Al di là delle ovvie polemiche tra forze politiche contrapposte, c’è qualcosa di anomalo in questo accanimento contro Berlusconi: non solo da parte dei magistrati, ma anche da parte delle forze politiche di opposizione (perdere non fa piacere a nessuno, ma si accetta), da parte di alcuni importanti ambienti industriali e finanziari (è davvero credibile che, dome capo del governo, Berlusconi voglia fare il danno del Paese?), da parte degli intellettuali (docenti universitari in testa), del Consiglio superiore della Magistratura, e così via.
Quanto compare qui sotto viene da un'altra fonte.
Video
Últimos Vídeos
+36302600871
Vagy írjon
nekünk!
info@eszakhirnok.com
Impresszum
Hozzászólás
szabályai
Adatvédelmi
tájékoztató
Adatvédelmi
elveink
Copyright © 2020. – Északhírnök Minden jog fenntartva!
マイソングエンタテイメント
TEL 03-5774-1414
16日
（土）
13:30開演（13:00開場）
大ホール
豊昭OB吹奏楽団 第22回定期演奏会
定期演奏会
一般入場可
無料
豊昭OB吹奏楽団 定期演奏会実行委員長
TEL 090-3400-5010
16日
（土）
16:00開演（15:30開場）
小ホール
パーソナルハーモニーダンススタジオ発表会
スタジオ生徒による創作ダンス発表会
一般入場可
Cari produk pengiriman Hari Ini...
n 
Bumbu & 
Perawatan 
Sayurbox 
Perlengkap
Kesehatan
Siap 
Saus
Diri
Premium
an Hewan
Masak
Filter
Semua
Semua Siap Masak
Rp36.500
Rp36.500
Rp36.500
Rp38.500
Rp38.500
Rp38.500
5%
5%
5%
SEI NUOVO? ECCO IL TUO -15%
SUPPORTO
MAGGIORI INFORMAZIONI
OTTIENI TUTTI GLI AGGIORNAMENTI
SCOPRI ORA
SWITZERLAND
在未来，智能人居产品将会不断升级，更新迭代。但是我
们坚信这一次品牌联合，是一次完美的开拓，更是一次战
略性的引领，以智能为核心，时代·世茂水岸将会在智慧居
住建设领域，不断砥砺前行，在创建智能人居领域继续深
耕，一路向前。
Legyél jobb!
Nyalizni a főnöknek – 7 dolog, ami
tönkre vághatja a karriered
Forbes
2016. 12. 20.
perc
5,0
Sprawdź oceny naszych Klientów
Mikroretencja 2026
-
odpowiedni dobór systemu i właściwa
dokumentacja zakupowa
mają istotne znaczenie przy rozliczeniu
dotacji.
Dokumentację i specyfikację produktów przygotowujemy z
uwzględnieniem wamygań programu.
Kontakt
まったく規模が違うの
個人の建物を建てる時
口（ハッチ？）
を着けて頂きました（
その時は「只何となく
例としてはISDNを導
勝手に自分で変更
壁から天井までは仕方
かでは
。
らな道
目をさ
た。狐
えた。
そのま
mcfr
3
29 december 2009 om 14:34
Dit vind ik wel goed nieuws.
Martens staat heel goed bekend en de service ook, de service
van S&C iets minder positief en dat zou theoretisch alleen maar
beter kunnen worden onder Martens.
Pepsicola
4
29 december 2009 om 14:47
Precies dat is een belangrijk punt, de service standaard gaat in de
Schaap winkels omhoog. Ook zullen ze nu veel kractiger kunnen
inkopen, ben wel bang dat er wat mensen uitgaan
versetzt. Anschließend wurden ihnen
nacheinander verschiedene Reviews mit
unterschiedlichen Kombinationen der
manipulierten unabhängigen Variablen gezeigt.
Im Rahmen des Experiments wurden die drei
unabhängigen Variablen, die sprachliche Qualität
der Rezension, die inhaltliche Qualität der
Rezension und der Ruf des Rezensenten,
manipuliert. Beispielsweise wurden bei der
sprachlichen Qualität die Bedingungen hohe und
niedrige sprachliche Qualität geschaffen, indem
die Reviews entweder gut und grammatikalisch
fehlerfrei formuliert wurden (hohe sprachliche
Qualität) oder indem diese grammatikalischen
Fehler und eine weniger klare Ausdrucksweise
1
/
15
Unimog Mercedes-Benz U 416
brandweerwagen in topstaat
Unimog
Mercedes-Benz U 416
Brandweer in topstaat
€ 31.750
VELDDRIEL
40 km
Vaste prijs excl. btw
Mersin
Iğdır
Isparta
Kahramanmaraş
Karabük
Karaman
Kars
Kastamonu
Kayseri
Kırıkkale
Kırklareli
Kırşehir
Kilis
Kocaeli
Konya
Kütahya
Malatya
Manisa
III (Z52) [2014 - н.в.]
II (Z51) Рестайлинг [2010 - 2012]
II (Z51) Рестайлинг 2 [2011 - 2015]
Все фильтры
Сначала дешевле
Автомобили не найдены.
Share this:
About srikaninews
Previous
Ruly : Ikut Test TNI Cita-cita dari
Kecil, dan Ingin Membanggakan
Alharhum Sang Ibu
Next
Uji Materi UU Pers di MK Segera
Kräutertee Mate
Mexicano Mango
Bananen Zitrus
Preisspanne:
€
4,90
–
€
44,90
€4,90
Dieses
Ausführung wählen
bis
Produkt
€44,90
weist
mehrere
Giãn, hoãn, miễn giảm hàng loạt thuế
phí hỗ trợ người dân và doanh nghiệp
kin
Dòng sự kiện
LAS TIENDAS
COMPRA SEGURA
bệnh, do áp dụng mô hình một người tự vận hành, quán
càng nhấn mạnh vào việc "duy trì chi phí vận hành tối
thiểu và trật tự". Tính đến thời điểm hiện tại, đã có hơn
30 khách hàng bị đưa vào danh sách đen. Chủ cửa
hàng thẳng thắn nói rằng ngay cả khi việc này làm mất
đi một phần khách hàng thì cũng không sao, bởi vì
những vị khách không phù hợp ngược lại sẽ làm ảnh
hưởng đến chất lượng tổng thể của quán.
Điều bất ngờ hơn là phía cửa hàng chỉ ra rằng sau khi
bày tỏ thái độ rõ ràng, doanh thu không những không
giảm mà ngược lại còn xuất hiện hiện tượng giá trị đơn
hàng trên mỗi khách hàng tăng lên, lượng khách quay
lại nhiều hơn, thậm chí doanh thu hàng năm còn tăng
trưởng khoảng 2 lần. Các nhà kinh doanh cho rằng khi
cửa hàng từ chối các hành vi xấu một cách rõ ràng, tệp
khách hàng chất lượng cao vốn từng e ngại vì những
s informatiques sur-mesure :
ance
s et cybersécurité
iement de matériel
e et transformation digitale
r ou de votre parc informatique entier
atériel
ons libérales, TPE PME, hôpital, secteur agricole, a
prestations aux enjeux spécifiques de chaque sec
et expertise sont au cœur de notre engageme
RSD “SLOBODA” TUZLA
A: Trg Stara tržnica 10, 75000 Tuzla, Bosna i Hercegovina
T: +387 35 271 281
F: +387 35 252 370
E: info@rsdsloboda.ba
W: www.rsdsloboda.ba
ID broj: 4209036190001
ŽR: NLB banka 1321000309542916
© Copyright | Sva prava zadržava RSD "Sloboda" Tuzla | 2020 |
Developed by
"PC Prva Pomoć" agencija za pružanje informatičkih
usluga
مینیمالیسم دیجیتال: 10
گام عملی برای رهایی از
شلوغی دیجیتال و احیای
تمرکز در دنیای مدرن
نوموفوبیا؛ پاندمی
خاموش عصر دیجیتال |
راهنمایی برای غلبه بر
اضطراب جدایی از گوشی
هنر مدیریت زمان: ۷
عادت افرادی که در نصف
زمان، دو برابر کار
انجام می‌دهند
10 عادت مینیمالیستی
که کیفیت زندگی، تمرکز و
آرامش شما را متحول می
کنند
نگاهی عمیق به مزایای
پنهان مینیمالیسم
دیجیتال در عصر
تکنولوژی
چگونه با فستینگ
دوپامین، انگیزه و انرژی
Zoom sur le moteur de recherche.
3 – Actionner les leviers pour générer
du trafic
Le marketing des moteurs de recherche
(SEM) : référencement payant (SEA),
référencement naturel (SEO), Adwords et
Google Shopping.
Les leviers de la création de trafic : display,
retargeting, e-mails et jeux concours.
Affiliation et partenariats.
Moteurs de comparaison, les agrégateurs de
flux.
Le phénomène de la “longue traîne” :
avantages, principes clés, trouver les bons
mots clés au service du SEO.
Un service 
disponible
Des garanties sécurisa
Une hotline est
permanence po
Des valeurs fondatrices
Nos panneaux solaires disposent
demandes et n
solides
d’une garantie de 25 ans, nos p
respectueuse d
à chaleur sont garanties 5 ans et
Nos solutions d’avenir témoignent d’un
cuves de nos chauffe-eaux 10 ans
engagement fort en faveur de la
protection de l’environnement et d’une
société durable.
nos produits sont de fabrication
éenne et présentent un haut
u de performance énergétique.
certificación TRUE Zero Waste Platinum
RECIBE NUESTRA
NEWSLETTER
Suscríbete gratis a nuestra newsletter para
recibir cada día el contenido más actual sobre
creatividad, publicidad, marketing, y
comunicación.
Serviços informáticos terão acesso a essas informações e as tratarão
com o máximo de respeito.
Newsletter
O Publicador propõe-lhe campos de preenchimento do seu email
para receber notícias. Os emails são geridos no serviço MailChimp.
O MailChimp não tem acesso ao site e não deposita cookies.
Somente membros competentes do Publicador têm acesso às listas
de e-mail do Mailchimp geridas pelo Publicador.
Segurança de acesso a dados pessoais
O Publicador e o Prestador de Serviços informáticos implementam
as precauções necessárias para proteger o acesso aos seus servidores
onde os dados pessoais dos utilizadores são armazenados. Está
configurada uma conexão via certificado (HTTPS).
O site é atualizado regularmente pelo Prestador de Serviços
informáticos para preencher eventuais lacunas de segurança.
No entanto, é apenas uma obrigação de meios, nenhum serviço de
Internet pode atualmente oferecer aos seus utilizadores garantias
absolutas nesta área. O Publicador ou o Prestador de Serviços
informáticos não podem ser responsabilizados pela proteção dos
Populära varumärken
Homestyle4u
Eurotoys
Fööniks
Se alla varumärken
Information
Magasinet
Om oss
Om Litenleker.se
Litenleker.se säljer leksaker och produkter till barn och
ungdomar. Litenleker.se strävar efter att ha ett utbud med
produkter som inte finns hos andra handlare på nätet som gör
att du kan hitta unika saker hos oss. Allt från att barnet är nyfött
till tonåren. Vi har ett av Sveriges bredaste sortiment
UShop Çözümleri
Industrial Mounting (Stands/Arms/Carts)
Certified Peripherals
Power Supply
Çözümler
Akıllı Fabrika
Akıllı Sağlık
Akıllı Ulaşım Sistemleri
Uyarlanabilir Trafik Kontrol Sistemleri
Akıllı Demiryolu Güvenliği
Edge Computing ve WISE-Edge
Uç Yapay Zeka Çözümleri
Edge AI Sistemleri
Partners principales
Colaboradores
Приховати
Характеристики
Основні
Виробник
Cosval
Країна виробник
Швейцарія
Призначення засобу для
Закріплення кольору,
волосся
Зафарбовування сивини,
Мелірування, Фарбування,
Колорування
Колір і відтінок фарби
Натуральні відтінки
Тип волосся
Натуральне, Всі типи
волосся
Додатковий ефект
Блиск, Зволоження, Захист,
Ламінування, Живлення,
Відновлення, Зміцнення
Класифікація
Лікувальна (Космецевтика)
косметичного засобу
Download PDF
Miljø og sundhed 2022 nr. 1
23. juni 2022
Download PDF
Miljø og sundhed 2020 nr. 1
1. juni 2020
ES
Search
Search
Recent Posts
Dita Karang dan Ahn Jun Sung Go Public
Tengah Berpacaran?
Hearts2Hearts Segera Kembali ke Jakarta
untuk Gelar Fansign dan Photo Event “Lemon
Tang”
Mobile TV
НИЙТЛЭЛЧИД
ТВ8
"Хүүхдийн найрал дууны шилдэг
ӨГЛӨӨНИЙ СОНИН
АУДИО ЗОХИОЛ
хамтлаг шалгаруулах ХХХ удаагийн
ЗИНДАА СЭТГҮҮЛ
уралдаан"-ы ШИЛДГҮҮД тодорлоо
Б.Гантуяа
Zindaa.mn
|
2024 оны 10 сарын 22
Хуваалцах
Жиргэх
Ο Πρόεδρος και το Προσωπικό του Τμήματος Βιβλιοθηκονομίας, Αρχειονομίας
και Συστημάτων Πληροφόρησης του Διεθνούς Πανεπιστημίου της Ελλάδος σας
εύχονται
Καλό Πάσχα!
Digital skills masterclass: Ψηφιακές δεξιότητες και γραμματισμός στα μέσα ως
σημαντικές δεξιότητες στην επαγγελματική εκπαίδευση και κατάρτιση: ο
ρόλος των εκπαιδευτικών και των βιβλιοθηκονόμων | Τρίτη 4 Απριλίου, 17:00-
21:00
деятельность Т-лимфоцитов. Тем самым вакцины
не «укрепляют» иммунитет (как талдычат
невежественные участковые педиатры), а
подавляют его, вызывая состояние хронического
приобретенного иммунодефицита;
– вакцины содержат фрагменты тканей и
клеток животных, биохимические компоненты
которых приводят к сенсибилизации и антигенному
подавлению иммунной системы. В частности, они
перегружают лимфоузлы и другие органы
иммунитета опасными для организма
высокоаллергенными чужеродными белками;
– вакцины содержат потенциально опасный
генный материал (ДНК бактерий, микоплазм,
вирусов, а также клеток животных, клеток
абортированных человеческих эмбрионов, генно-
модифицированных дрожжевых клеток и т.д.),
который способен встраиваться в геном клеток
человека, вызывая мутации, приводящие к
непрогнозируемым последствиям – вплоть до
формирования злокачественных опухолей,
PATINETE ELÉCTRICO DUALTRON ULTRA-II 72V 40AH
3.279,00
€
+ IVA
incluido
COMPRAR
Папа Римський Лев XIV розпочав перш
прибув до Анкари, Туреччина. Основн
Per chi o per che cosa Berlusconi rappresenta una minaccia così grave e intollerabile? Certo, l’Italia – parlando di economia – non sta bene, ma è in mezzo a un gruppo che non sta bene e le differenze si misurano in punti decimali. Il fardello del debito pubblico non l’ha creato il governo di centrodestra, ma l’ha ereditato.

Un’intera regione, la Campania, gestita dalla sinistra è sprofondata. I progetti faraonici (ponte sullo stretto di Messina, Mose a Venezia) non hanno assorbito risorse tali da squilibrare la situazione. Il sistema sanitario andava male, forse va peggio (ormai i casi di malasanità in Sicilia comincia ad essere un po’ troppi che semplici fatti casuali), ma in questi anni ha ricevuto più soldi che in passato.

In Italia c’è meno disoccupazione che in Germania o in Francia e, benché non faccia troppo onore dirlo, l’economia sommersa danneggia soprattutto le entrate fiscali, ma dà lavoro, produce e fa girare i soldi. Certo, molti diritti dei lavoratori sono aggirati, ma veramente l’Italia – con quel debito pubblico che ha – potrebbe garantire il “salario sociale” a tutti come propone Bertinotti?

C’è qualcosa di insincero e di disonesto nella battaglia politica dell’opposizione contro Berlusconi, qualcosa che va al di là della competizione politica ed elettorale. Ma non si capisce che coda sia anche perché Berlusconi non prospetta rivolgimenti rivoluzionari.

Questo è un altro dei “misteri d’Italia”.